|NATIONAL PARKS QUICKLINKS|
Descend roughly 4,000 feet in 2.5 miles on switchbacks from Grandview Point (in March, they can be icy; pack microcrampons) to Horseshoe Mesa, a boomerang-shaped mesa with pocked, 400-foot Redwall Formation cliffs.
At the Last Chance Mine ruins, turn west, pick up the Cottonwood Trail and descend to a seasonal spring. Tank up on water and camp here, or hike further down Cottonwood Canyon's rim and look for a dispersed spot. Explore the canyon down to an impassable pouroff.
Next morning, trace the rim of the ever-deepening canyon to the Tonto Trail, and turn west. This trail, which you'll hike for the next 12-plus miles, yields fantastic mid-canyon views every step of the way. Looking toward the north Rim, you can spot Wotan Throne and Vishnu Temple. The five miles around Grapevine Creek (this hike's only year-round water source) describes a boot shape when viewed from above. Camp near the heel, with good access to water.
Next day, walk out to the rim of the Inner Gorge, looking upstream to the Grapevine Rapids. Your next seasonal water source is Boulder Creek. Fill reservoirs, and continue to a flat site between Boulder and Lone Tree Canyons.
On your final day, drink deeply from Boulder Creek (treat the water from this seasonal spring and all sources, of course) and fill every bottle you have, this is the last chance to get water before the long ascent back to the South Rim. Pick up the South Kaibab Trail just north of The Tipoff (with bathrooms and an emergency phone) and start the ascent, which passes O'Neill Butte, climbs along Cedar Ridge and finally ends at the South Kaibab trailhead.

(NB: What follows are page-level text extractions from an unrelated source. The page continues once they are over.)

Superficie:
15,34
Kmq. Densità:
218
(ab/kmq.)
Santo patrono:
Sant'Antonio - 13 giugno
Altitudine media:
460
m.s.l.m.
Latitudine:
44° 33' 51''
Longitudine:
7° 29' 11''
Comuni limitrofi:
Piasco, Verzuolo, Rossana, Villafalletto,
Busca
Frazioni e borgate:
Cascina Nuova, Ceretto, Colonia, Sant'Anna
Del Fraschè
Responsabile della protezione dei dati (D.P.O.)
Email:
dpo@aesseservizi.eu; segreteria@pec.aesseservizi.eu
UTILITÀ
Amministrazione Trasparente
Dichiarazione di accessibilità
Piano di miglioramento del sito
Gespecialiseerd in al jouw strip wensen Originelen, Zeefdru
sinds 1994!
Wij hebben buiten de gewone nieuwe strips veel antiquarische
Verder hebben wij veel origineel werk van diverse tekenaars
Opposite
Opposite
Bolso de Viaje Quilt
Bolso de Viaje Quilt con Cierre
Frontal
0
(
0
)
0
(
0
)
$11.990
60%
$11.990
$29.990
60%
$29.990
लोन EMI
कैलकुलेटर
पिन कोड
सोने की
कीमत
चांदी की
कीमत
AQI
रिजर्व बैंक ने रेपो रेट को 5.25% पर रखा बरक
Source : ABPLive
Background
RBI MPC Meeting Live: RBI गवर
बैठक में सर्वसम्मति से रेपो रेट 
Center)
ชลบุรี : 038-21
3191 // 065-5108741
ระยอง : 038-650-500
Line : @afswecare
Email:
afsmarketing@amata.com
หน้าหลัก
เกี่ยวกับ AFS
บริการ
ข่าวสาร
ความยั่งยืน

Season March to May and October to November. Inner canyon temps ?from June to September are often above 100°F.
Key gear Wide-brim hat and six liters of water storage
Map/book Trails Illustrated Grand Canyon ($12, natgeomaps .com). Hiking Grand Canyon National Park, 3rd Edition, by Ron Adkinson and Ben Adkinson ($19, falcon.com)
Permits $10 per permit, plus $5/person per night. Apply (nps.gov/grca/planyourvisit/backcountry-permit.htm) on the first of the month four months prior to your hike date (e.g., June 1 for a hike beginning in Nov.) and fax it to (928) 638-2125.
Water There are four water sources along this route, and only Grapevine Creek (mile 8.8) flows year-round. The other sources—Cottonwood Creek (mile 3.3), Boulder Creek (mile 14.2), and Lone Tree Creek (mile 17.1)—usually dry up by June.